Green tech is a buzz word in the automotive industry right now– but as of this week, Volvo decided to take it further than that. Much further.
According to a 2012 article on HybridCars.com, the Toyota Prius sold 223, 905 models in the United States. That same year, according to data collected by the Office of Energy Efficiency and Renewable Energy, gas prices in America reached an average all time high, at $3.64 a gallon, before beginning a steady decline. It shouldn’t come as any shock that the world responded to the price of transportation by buying green cars, and neither should it come as a shock that when the costs of gas began to drop, so did hybrid and electric car sales.
But while the price of gas fluctuated, theories about climate change and the impact of human behavior on the environment were coming into starker focus. No longer a fad issue, everyone from politicians to actors started taking up the mantle to discuss cleaner and more effective energy, believing, quite correctly, that climate change will directly impact our day to day lives and the millions of small and large ecosystems in our world.
Volvo has now joined their ranks. In a statement released July 5, 2017, they announced the decision to phase out models reliant on an internal combustion engine and produce a line of cars that focus on electrification at the core by their 2019 lineup, embracing fully electric, plug in hybrid and mild hybrid cars.
They are the first consumer car brand to make the move.
Volvo has always been a progressive car company, but this decision to move forward on alternative energy at the forefront of the industry is important for many reasons. While Tesla continues to strive toward an elegantly designed and expertly produced future, they are still in their infancy and cannot–or will not–produce models at the rate, both in speed and price, that will ensure a road entirely comprised of alternatively-powered vehicles. Companies like Chevrolet, with the Volt–the plug in hybrid model, and the Bolt–the pure electric vehicle, are making great strides toward that future.

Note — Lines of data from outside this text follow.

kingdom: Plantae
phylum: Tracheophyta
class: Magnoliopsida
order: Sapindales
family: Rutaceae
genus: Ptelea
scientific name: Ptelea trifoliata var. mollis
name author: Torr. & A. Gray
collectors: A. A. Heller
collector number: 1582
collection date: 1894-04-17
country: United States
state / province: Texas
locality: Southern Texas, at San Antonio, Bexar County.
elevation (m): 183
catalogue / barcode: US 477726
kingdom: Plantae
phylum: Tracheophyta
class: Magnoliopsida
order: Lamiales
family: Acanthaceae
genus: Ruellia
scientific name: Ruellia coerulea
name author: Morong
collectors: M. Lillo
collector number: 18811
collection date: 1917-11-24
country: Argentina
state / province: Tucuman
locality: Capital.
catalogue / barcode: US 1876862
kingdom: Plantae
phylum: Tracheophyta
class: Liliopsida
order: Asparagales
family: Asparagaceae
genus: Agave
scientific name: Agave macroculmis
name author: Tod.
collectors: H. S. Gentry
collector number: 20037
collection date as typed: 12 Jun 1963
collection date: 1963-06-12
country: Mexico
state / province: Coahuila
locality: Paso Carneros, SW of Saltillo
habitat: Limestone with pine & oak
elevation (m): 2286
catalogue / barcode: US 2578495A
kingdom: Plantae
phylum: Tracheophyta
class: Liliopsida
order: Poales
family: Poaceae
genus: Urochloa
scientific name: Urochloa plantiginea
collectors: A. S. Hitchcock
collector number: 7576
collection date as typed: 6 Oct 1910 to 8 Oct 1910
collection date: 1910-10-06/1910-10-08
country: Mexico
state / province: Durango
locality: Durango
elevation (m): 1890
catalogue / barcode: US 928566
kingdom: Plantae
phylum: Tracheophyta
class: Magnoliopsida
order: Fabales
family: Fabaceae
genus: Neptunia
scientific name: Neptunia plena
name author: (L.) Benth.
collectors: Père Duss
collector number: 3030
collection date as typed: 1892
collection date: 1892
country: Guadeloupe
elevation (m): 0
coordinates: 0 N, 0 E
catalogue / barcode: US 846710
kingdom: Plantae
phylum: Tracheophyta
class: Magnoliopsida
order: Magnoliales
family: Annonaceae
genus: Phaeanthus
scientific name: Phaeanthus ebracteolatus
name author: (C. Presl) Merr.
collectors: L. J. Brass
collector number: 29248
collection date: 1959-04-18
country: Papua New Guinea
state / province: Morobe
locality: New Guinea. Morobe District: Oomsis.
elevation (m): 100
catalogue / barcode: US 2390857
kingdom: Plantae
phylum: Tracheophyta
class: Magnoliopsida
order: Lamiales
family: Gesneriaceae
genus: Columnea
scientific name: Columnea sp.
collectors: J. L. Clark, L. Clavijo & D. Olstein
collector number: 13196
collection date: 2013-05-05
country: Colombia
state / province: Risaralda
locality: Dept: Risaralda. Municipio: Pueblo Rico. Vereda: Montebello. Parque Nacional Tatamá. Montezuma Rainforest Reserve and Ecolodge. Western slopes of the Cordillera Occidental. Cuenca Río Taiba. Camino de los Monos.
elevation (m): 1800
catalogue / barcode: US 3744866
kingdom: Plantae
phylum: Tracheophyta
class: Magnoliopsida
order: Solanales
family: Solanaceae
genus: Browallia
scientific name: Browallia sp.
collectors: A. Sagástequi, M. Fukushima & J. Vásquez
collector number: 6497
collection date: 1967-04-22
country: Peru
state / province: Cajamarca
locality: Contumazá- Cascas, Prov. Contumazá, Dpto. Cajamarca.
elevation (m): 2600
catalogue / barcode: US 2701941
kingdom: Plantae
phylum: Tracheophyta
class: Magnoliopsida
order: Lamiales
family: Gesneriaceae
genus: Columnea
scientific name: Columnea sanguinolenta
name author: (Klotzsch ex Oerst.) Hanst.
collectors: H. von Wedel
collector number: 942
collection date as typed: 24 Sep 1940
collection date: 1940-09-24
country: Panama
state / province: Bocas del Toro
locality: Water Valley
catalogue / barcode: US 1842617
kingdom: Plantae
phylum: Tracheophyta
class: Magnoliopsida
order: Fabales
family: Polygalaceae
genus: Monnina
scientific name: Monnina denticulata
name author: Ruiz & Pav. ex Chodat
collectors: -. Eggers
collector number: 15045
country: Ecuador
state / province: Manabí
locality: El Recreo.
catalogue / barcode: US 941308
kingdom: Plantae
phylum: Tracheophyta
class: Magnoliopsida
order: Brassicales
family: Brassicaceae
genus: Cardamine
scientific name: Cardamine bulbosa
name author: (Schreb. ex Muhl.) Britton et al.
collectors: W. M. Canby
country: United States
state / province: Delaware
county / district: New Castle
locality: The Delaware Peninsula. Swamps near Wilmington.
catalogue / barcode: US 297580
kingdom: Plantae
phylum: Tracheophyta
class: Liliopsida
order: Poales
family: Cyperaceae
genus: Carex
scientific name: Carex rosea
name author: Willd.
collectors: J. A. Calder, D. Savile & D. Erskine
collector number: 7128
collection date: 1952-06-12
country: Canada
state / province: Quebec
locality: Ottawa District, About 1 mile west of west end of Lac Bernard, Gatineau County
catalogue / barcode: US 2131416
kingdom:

But not quickly enough for the world or, apparently, for Volvo.
For a long time, Volvo was known as the car to turn to for safety and innovation. It was family friendly and reliable– expensive to work on, but worth the cost. But over the last decade or so, the middle class car began to edge its way into BMW and Audi station wagon territory. Subaru quickly slid in to fill the gap, appealing to the humanitarian and largely liberal demographic with programs like charity donations with car purchase and commercials with lots of green trees.
The reliability of the Volvo became a lesser note, as almost every other company picked up on the importance of safety features and Volvo fell a little astray, actually dropping in sales in the United States from June of 2016 to June 2017 by about 7%.
But green isn’t just good for the environment, it’s good for the bottom line– and it’s good for the world. Producing a line up of exclusively alternative-energy cars puts Volvo ahead of the curve, and it’s a curve that each and every car company in the world is going to come upon sooner than later. Volvo’s found its new niche– now that ‘safety is important’ has become a general consensus– and the world market no longer needs to wait around for someone to dip their toe in the electrification pool. Volvo has dived in with all four tires.
Make no mistake, they will be heavily scrutinized. Car company presidents the world over will be watching to see if a company can make it without the all important internal combustion engine at the core. And, though admirable and important, a five car line up is a far smaller challenge than anything GM or Ford might have to tackle.
But that’s not the point, not really. The point is that twenty five years ago a quirky little electric car was en mass confiscated and destroyed due to shady lobbying and inappropriate relationships between businesses and politicians. Now, we’re looking at entire lineups of cars working to fade out the internal combustion engine in favor of a look at the future– both for the business and for the world. The kicker is that gas prices are low.
This isn’t a fad. This is an evolution of the industry and the world. A turning point that will hopefully effect change across the entire automotive universe and, also hopefully, soon enough to save us.
And it should be Volvo. They have the name and the history to support such a move and a small enough lineup to make it practical and responsible. They need a big change. But more than that, Volvo has always been a forerunner of industry evolution– creating the trend, rather than following it. It is much in part thanks to them that simple safety features can be found in every car built today, things we have long ago learned to rely on.
And now, we can rely on Volvo. Because, yet ago, they’re leading the charge– only this time it’s not just about keeping the consumer safe, but keeping the earth safe as well.